Is Fidelity Zero Large Cap Index Fund good? ›

Overall Rating

Morningstar has awarded this fund 4 stars based on its risk-adjusted performance compared to the 1302 funds within its Morningstar Category.

Which Fidelity funds outperform the S&P 500? ›

On average, the Fidelity Contrafund has beaten the S&P 500 Index by 2.78% per year. Growth of $10,000 invested in Contrafund versus S&P 500 Index, September 17, 1990 to March 31, 2024. Total value March 31, 2024 for Contrafund was $751,828 compared to $327,447 for the S&P 500 Index.

How does Fidelity make money if they don't charge fees? ›

So, with the favorable low or no-fee structure, how does Fidelity make money? Fidelity makes money from you via: Interest on cash: Fidelity makes money from the difference between what it pays you on your idle cash or through money market mutual funds and what it earns from the cash balances.

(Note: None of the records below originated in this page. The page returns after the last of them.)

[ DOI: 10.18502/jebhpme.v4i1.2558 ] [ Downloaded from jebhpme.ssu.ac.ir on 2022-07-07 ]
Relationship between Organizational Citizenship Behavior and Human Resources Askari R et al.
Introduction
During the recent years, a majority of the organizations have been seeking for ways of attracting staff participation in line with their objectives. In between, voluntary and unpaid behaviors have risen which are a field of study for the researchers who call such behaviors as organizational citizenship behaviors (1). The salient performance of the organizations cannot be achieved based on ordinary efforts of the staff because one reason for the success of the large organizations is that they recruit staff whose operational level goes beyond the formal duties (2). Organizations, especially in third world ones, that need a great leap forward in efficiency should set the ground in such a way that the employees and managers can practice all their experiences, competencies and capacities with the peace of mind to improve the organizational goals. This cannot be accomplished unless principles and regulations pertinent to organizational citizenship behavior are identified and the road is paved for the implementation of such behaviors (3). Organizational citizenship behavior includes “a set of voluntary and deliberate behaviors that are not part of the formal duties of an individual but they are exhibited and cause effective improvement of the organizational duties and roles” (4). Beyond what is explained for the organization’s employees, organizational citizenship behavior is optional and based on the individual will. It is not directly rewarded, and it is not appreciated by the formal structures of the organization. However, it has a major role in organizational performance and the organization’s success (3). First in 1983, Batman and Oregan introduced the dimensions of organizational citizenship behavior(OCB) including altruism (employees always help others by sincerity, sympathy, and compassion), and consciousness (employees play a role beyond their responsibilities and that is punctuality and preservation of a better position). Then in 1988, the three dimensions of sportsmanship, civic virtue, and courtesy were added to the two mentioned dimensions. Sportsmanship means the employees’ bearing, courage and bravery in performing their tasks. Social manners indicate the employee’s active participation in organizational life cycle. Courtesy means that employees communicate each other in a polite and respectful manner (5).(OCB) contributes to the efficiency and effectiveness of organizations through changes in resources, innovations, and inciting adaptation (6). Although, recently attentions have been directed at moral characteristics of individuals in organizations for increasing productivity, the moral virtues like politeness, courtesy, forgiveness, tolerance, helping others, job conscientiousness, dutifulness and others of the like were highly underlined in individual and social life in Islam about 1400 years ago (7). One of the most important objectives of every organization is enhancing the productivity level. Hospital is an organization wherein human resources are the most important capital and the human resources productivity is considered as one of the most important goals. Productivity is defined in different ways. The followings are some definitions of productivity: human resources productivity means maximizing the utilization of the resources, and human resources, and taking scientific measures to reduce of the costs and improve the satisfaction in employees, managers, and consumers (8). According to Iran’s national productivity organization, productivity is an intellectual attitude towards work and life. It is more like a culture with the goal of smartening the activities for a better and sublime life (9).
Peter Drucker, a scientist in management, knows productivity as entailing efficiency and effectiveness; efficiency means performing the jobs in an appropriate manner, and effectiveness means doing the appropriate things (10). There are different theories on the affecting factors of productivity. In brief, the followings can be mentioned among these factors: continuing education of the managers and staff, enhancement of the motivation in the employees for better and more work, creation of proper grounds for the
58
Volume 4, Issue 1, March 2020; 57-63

Do Fidelity Zero Index Funds pay dividends? ›

Yes, FNILX has paid a dividend within the past 12 months. How much is Fidelity ZERO Large Cap Index Fund's dividend? FNILX pays a dividend of <$0.01 per share. FNILX's annual dividend yield is 0.02%.

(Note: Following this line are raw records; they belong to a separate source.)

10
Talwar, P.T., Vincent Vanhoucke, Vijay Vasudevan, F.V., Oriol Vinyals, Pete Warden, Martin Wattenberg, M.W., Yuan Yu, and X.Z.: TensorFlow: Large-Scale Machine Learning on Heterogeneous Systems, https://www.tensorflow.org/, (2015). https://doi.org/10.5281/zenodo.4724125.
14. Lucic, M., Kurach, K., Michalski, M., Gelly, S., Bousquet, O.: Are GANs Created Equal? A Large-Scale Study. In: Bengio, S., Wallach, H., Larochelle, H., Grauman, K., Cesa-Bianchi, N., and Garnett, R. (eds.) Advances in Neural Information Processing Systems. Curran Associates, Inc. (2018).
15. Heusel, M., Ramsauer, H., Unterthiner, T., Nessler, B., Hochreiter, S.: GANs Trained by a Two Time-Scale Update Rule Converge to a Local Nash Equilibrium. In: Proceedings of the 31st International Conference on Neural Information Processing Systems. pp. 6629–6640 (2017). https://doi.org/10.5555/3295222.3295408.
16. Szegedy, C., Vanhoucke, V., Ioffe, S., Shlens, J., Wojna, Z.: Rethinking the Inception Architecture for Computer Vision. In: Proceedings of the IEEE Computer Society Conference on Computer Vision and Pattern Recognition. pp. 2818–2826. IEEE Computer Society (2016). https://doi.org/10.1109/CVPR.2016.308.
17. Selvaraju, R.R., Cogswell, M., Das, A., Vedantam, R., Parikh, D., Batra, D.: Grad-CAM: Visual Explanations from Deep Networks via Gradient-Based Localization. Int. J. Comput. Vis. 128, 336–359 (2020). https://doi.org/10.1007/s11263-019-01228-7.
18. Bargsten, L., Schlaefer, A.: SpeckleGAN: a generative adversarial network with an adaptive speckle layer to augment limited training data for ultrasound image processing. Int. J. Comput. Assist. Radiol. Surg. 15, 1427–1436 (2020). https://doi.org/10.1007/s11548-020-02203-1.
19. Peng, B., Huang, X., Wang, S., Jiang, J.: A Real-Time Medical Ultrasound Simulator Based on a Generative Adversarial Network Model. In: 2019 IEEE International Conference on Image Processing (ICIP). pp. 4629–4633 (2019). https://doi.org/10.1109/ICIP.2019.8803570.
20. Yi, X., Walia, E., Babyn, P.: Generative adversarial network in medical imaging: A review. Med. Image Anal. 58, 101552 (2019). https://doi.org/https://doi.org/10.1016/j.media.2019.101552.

Is FNILX a good long-term investment? ›

Investors looking for a large-cap fund option for their portfolios would have a difficult time finding a more affordable option. FNILX's average annual returns has topped the average of its large-cap blend Morningstar category over the past one, three and five years.

Why is Fidelity 500 Index Fund good? ›

Our recommendation for the best overall S&P 500 index fund is the Fidelity 500 Index Fund. With a 0.015% expense ratio, it's the cheapest on our list. And it doesn't have a minimum initial investment requirement, sales loads or trading fees.

How long does it take to sell Fidelity index funds? ›

Fidelity mutual fund exchanges settle the same day. For cross family trades, generally, the settlement date of the sell portion of the order is one day after the trade date. The settlement date of the buy portion of the order is generally one business day after the settlement date of the sell portion of the order.

How much does Fidelity charge for the S&P 500 Index Fund? ›

Fidelity® 500 Index Fund has an expense ratio of 0.02 percent.

How does FNILX invest its money? ›

About FNILX

The fund normally invests at least 80% of assets in common stocks of large capitalization companies included in the Fidelity U.S. Large Cap Index℠, which is a float-adjusted market capitalization-weighted index designed to reflect the performance of U.S. large capitalization stocks.

What is the return of Fidelity Zero Large Cap? ›

The fund has returned 10.56 percent over the past year, 9.70 percent over the past three years, and 10.99 percent over the past five years.

Are Fidelity index funds as good as Vanguard? ›

While Fidelity wins out overall, Vanguard is the best option for retirement savers. Its platform offers tools and education focused specifically on retirement planning.

Is FSKAX or FXAIX better? ›

FSKAX - Performance Comparison. In the year-to-date period, FXAIX achieves a 16.29% return, which is significantly higher than FSKAX's 15.03% return. Over the past 10 years, FXAIX has outperformed FSKAX with an annualized return of 12.89%, while FSKAX has yielded a comparatively lower 12.18% annualized return.